*Task details*
After locating the line that contains "Fig. 8 Distribution" in the data below, set down exactly that line and each one after it through the line that contains "Figure 6. Model", and nothing more.

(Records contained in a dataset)

________

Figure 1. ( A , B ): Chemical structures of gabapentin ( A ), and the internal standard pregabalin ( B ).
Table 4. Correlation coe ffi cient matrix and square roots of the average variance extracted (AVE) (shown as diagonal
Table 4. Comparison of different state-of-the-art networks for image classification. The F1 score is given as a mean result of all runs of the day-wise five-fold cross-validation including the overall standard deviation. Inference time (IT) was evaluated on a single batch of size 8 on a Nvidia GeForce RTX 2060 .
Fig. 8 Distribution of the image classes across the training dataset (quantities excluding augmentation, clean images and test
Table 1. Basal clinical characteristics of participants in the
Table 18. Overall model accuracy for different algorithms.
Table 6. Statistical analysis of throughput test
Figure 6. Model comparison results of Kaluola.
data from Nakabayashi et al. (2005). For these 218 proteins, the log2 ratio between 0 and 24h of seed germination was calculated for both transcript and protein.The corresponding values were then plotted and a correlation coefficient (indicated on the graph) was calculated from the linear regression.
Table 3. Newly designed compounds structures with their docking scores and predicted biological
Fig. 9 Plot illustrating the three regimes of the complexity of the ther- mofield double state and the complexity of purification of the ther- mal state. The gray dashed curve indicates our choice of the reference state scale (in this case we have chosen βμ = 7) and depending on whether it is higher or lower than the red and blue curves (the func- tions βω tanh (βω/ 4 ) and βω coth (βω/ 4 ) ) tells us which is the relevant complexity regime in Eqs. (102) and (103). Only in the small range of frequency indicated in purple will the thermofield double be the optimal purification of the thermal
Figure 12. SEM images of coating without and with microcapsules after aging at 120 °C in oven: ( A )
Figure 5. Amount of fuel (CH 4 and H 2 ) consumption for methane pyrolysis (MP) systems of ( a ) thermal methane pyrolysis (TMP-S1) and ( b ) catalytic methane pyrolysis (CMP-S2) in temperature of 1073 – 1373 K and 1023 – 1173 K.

________

*Answer for this exercise*
Fig. 8 Distribution of the image classes across the training dataset (quantities excluding augmentation, clean images and test
Table 1. Basal clinical characteristics of participants in the
Table 18. Overall model accuracy for different algorithms.
Table 6. Statistical analysis of throughput test
Figure 6. Model comparison results of Kaluola.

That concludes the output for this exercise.